Premier point intéressant du film : Kiki la petite sorcière est un peu l’anti-Harry Potter. Alors que le petit sorcier souffre de son passage chez les humains et n’a qu’une hâte : retrouver son école de sorciers et apprendre tout ce qui le singularisera des hommes, Kiki quitte son univers protégé pour s’adapter à la compagnie des hommes. Il s’agit moins pour elle d’apprendre la sorcellerie que de s’adapter à la société humaine. Lorsqu’elle arrive en ville et manque de provoquer un accident de la circulation, on pense que Miyazaki va nous servir une jolie fable opposant la vie à l’état de nature (la vie de Kiki dans sa famille à la campagne) à la fureur de la vie urbaine et de cette ville qui rend anonyme notre héroïne et broie sa singularité. Or le cinéaste emprunte une autre direction même si cette dimension n’est pas totalement absente du film.

 


 

Le moment clé du film, c’est lorsque Kiki se rend compte que son petit chat (source inépuisable de gags très drôles car même si je n’insiste pas souvent sur cette dimension, il ne faut pas oublier que les films du maître sont quasiment toujours saupoudrés d’un humour irrésistible) ne lui parle plus mais miaule comme sa nature lui ordonne. Faut dire qu’il vient de se trouver une copine et que Kiki, par ailleurs, n’est pas insensible au charme d’un jeune homme qui lui tourne autour. Quelque chose bascule à ce moment et c’est là que la jeune fille se rend compte que sa magie faiblit et qu’elle est désormais presque incapable de voler. Elle a tout simplement grandi. Comme le monstre débonnaire Totoro qui se matérialisait chaque fois que les enfants étaient confrontés aux épreuves difficiles que réservent la vie, la sorcellerie de Kiki n’est que la projection d’un rêve d’enfance (de la même manière que ses dialogues avec son chat). Le film dévoile alors sa véritable nature, celle d’un roman d’apprentissage d’une jeune fille qui quitte l’enfance pour entrer dans l’âge adulte.
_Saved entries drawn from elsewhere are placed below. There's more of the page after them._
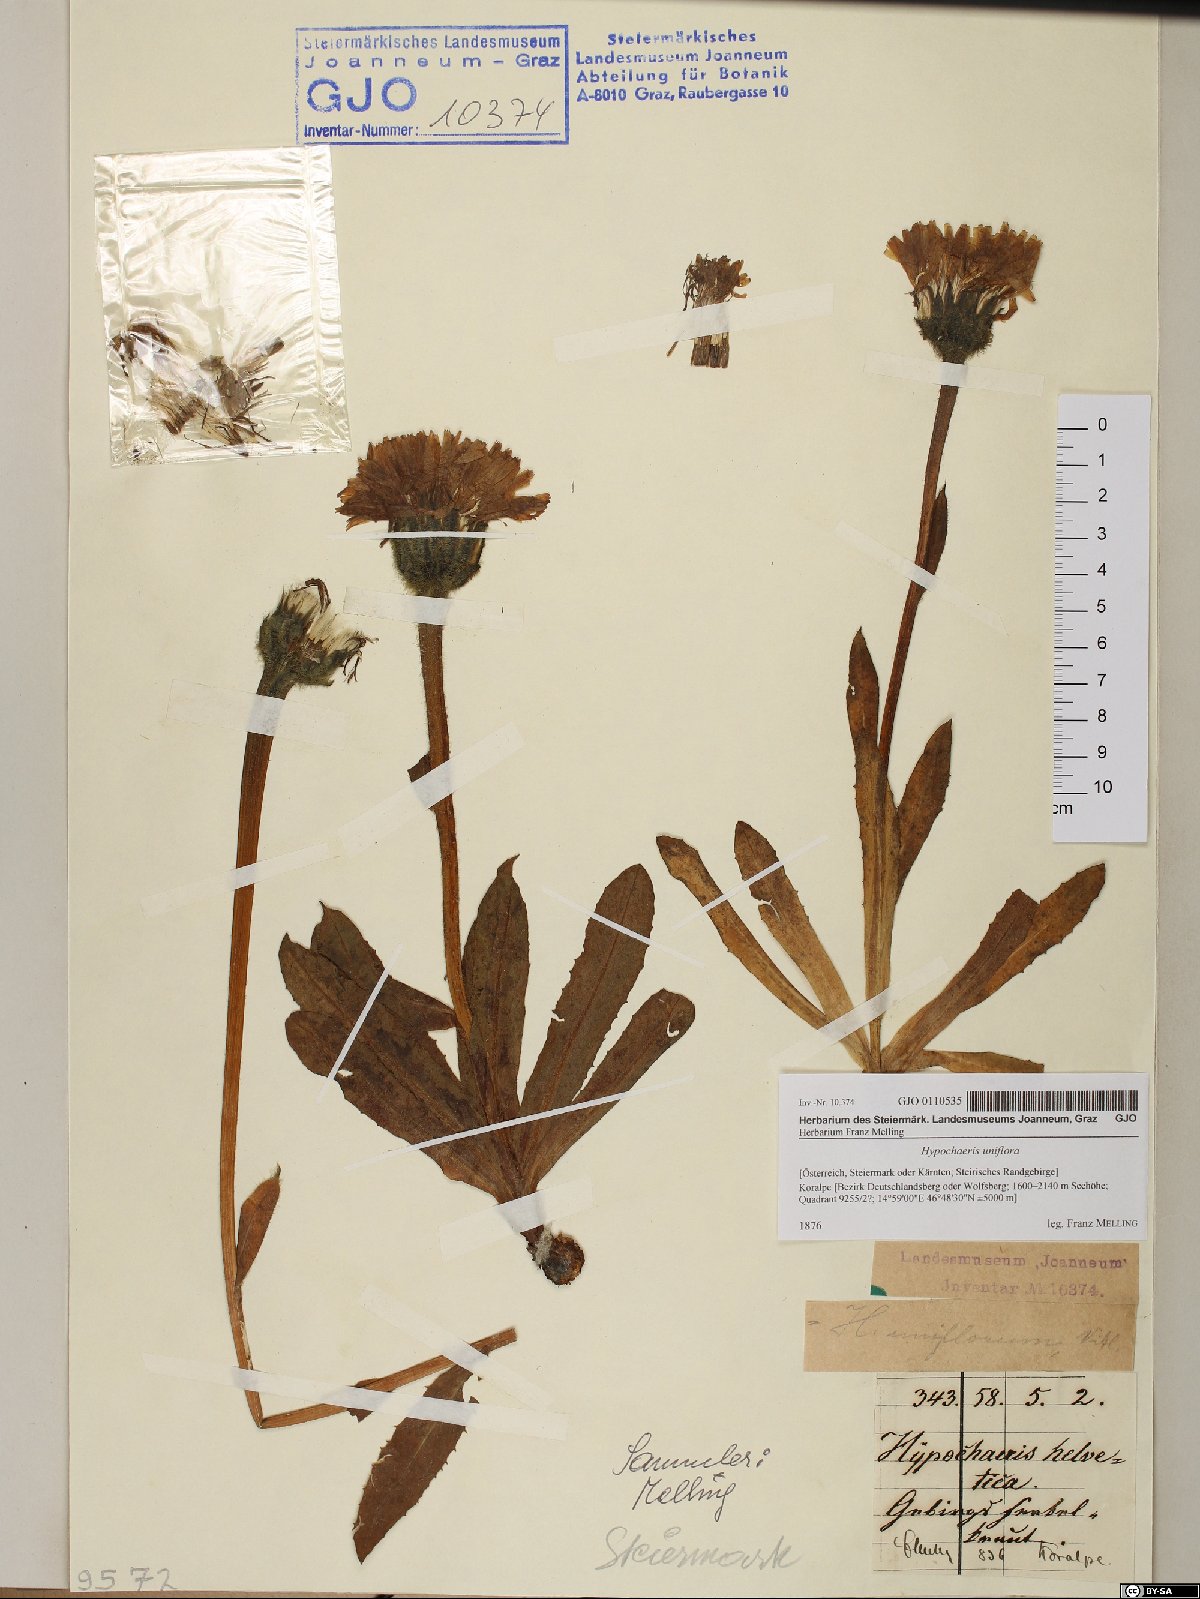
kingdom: Plantae
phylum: Tracheophyta
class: Magnoliopsida
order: Asterales
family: Asteraceae
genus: Trommsdorffia
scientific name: Trommsdorffia uniflora
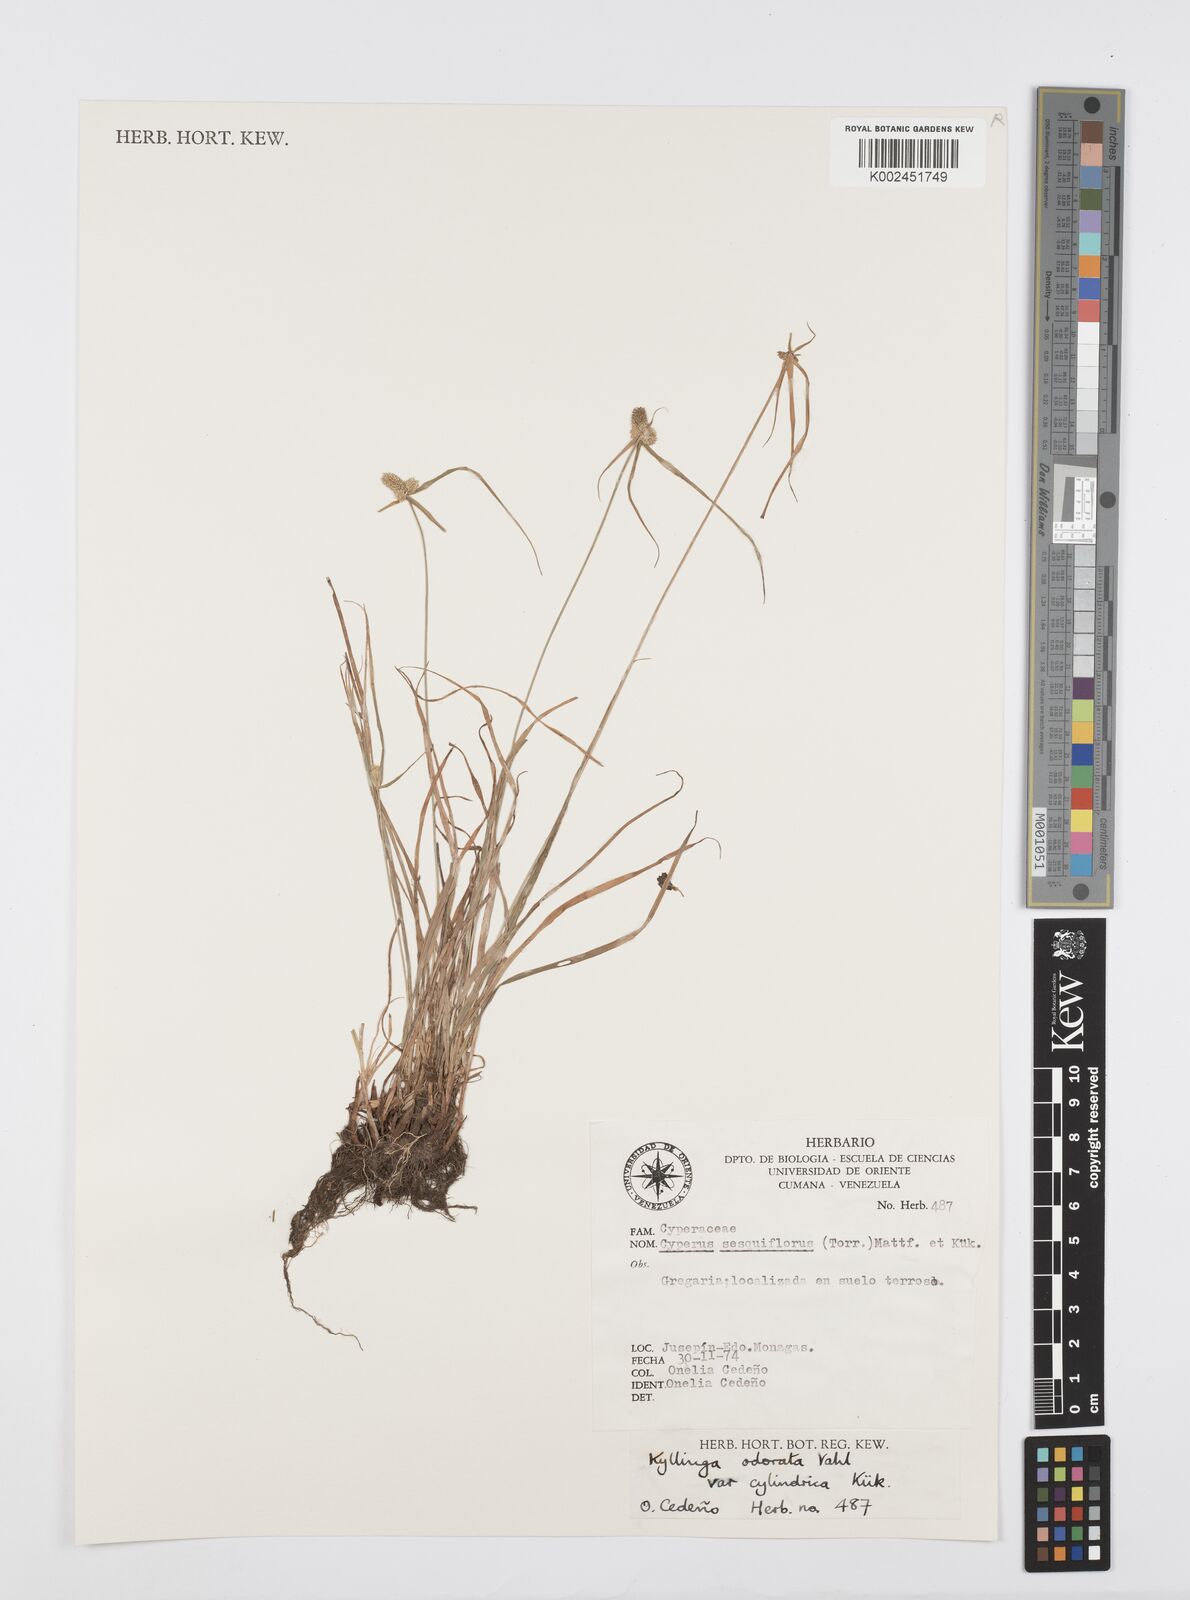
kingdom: Plantae
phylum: Tracheophyta
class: Liliopsida
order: Poales
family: Cyperaceae
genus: Cyperus
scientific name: Cyperus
Et ce chemin passe par la séparation avec la famille et par la découverte des sentiments.

Décrit de cette manière, le propos de Kiki peut sembler lourd et démonstratif mais c’est sans compter sur la finesse et la subtilité de Miyazaki qui ne force jamais le trait, qui reste toujours sur les rails légers et enchanteurs du conte.

La question qui se pose est de savoir s’il est vraiment nécessaire que Kiki perde la singularité de son enfance et devienne une fille anonyme dont les rues sont fécondes. De la part de ce grand cinéaste de l’enfance (peut-être le plus grand), on ne peut qu’en douter. Et le génie de Miyazaki, c’est de relier l’enfance à la création, à l’art.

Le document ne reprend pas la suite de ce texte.